M. Qu’a changé ta sélection en tant que finaliste du prix LVMH 2019 ?
K. I. Je l’ai vécue comme une validation de la part de l’industrie, ce qui est précieux pour la croissance de mon entreprise. La compétition ne m’intéressait pas tellement, j’envisageais ça surtout comme une opportunité de rencontrer des personnes importantes et passionnées du secteur, dont beaucoup sont devenues des amies depuis. Je me souviens encore du sentiment de reconnaissance dont j’étais empli à l’idée de décoller de Lagos pour aller à Paris avec tous ces vêtements chargés de culture et d’histoire.
M. Tu vas bientôt sortir ta collection en collaboration avec la maison Karl Lagerfeld. Comment voyais-tu Karl avec tes yeux de jeune créateur ?

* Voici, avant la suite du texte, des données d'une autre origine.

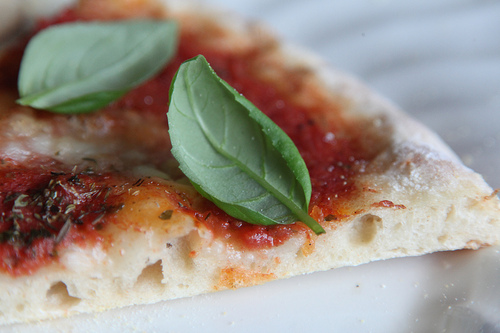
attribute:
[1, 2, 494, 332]
plate — silver, white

K. I. C’était surtout le designer, la marque que je voyais, pas tant l’homme. Par le passé, j’ai eu un boss qui était fan de son travail, et qui m’a donné envie de m’intéresser à ce génie créatif. Ce qui m’impressionnait le plus chez lui, c’est son éthique de travail doublée de sa passion. Il faisait en sorte que ses fantasmes de mode deviennent réels. Et ce, dans différentes maisons à la fois, c’est ce qui est le plus impressionnant. J’avais énormément d’admiration et de respect pour lui. Collaborer aujourd’hui avec la maison qui porte son nom, je n’en reviens en fait toujours pas. C’est quelque chose que je n’aurais même jamais cru possible, encore moins dans ces circonstances sanitaires et sociales. Cette collaboration m’a permis de rencontrer et de travailler avec tellement de talents ! Cela me rend sentimental. Je crois en la sincérité de mon message, en la qualité de son exécution, et donc j’ai hâte que le plus grand nombre puisse en profiter. Les marques Karl Lagerfeld et Kenneth Ize ont en commun la passion du travail bien fait. C’est ce qui a rendu notre collaboration fructueuse malgré les circonstances compliquées par la pandémie de Covid-19.
M. Que voulais-tu transmettre en particulier dans cette collaboration ?
K. I. Mes origines, avant tout ! Et continuer d’œuvrer pour la diversité et l’inclusion. Je souhaite que ma marque, à l’image de cette collaboration, continue d’être un espace ouvert à toutes les formes d’expression. Je n’ai pas une pièce préférée, par exemple, car chacune d’entre elles, chaque look, constitue un chapitre d’une histoire à l’échelle de cette collection capsule. Je l’ai pensée comme un tout cohérent, même si j’ai encore tant de choses à dire !
M. Tu redoutes d’être perpétuellement perçu comme un designer émergent ?
K. I. On me demande souvent qui sont mes designers préféré.e.s, mais la vérité, c’est que je n’en ai pas. J’ai toujours eu du mal à considérer les grands créateurs européens comme des modèles, car je ne pensais même pas qu’il me serait possible de travailler dans ce genre d’entreprise. C’est aussi pour ça que j’ai créé ma propre maison : pour être sûr de ne pas me sentir exclu. Et que ça n’arrive plus à d’autres personnes. Je sais que ma marque est chargée d’Histoire, d’artisanat, de patrimoine. Depuis sa fondation, Kenneth Ize est une “heritage brand”. Si les gens me perçoivent éternellement comme un designer émergent, ça les regarde. Ça ne me dérange pas, car émerger signifie croître : je compte bien continuer d’apprendre et de grandir le plus longtemps possible. Au final, je m’amuse tellement aujourd’hui en tant que designer émergent, que je serais ravi de garder cet état d’esprit pour toujours.